Antrag des Landes Rheinland-Pfalz
Entschließung des Bundesrates Kinderlärm: kein Grund zur Klage - gesetzliche Klarstellungen zum Umgang mit Geräuschemissionen von Kinder- und Jugendeinrichtungen

Der Ministerpräsident des Landes Rheinland-Pfalz Mainz, den 14. November 2009

An den
Präsidenten des Bundesrates
Herrn Bürgermeister Jens Böhrnsen
Präsident des Senats der Freien Hansestadt Bremen

Sehr geehrter Herr Präsident,

die Landesregierung von Rheinland-Pfalz hat beschlossen, beim Bundesrat den in der Anlage beigefügten


einzubringen.
Ich bitte Sie, diesen Entschließungsantrag gemäß § 36 Absatz 2 der Geschäftsordnung des Bundesrates in die Tagesordnung der 864. Sitzung des Bundesrates am 27. November 2009 aufzunehmen und nach der Vorstellung im Plenum in die Ausschüsse zu überweisen.


Mit freundlichen Grüßen
Kurt Beck

Entschließung des Bundesrates Kinderlärm: kein Grund zur Klage - gesetzliche Klarstellungen zum Umgang mit Geräuschemissionen von Kinder- und Jugendeinrichtungen

Der Bundesrat möge beschließen:

I. Der Bundesrat stellt fest:

Wenn Kinder spielen, verursachen sie Geräusche, Lärm und Krach. Diese Geräuschkulisse ist jedoch nicht mit Gewerbe- oder Verkehrslärm gleichzusetzen, sondern eine notwendige Ausdrucksform und Begleiterscheinung kindlichen Verhaltens.

Kinder brauchen Freiräume, um spielerisch soziales Verhalten zu erlernen und sich geistig wie körperlich entwickeln zu können. Diese Freiräume sind stets aufs Neue gefährdet und müssen daher immer wieder neu erschlossen und für die Kinder gesichert werden.

Der durch kindliches Spielen erzeugte Lärm hat in der jüngeren Vergangenheit zu Klagen von Anwohnern gegen Kindertageseinrichtungen bzw. gegen erteilte Baugenehmigungen geführt die in Einzelfällen zur Schließung dieser Einrichtungen führten.

Das gilt in besonderer Weise für Kindertagesstätten in Wohngebieten. Grundlagen der Gerichtsentscheidungen waren Bestimmungen im Wohnungseigentums- und Mietrecht, im öffentlichen Baurecht und im Immissionsschutzrecht.

Gesetzliche Regelungen, wie Kinderlärm konkret rechtlich einzuordnen ist, bestehen jedoch nicht.
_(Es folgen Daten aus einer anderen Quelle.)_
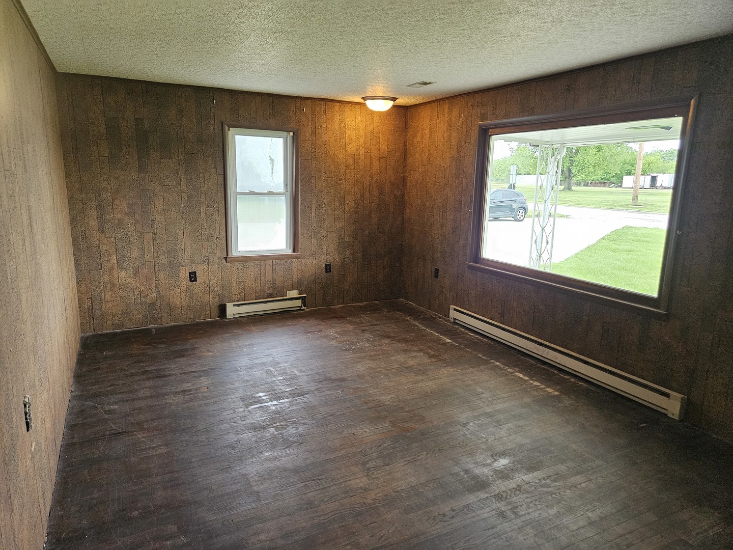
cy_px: 275
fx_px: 487
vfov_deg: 58.9
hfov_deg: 73.9
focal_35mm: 23
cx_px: 366
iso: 640
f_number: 1.8
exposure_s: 1/120
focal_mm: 5.4
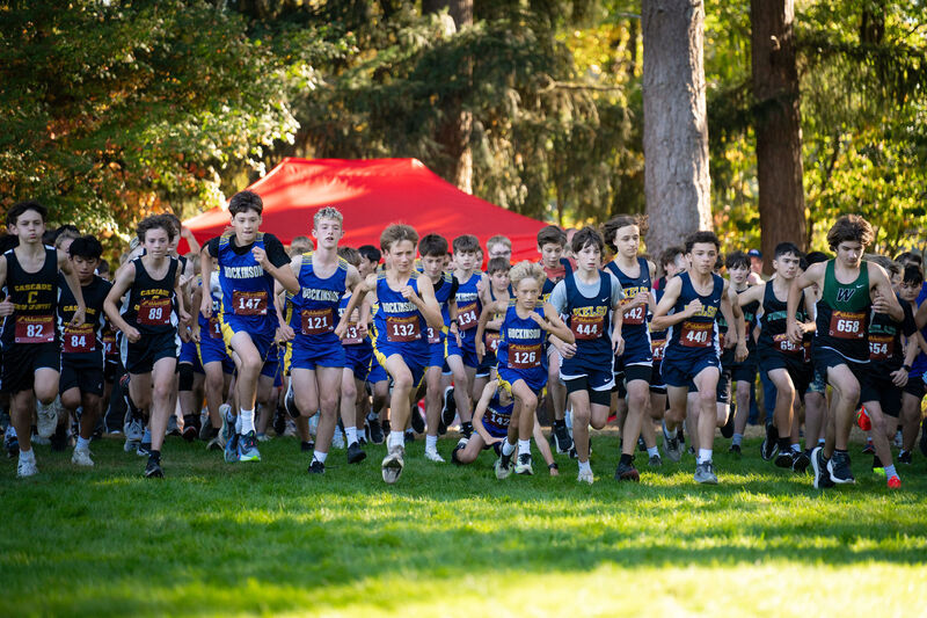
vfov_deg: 9.1
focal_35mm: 150
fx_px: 3861
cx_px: 464
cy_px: 309
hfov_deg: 13.7
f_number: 2.8
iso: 640
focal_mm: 150
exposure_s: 1/1250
Allerdings werden z.B. Kindertageseinrichtungen als nicht genehmigungsbedürftige Anlagen im Sinne des Bundes-Immissionsschutzgesetzes angesehen.

Somit gelten auch für diese Einrichtungen das Vermeidungs- und Minimierungsgebot von Lärmemissionen, wenn sie die Grenze der Erheblichkeit überschreiten, d.h. schädliche Umwelteinwirkungen darstellen.

Untergesetzliche Vorschriften zur Konkretisierung des Begriffs der Erheblichkeit fehlen beim Kinderlärm. Die Sozialverträglichkeit ist daher im Streitfall einzelfallbezogen zu ermitteln. Oft wird die Erheblichkeit im Sinne des Immissionsschutzrechts von der Rechtsprechung mit dem zivilrechtlichen Begriff der Wesentlichkeit gleichgesetzt, so dass Kinderlärm, der immissionsschutzrechtlich unzulässig ist, auch im Miet- und Wohnungseigentumsrecht so bewertet wird.

Schließlich sieht die Baunutzungsverordnung für Anlagen für soziale Zwecke (z.B. Kindertageseinrichtungen) derzeit nur eine ausnahmsweise Zulässigkeit in reinen Wohngebieten vor. Das widerspricht aber dem fundamentalen Bedürfnis von Familien, Kindertagesstätten und andere Angebote für Kinder in unmittelbarer - möglichst fußläufiger - Nähe zu haben. Kinder werden damit in ihrer Selbstständigkeit gefördert und Hol- und Bringdienste für Eltern gering gehalten.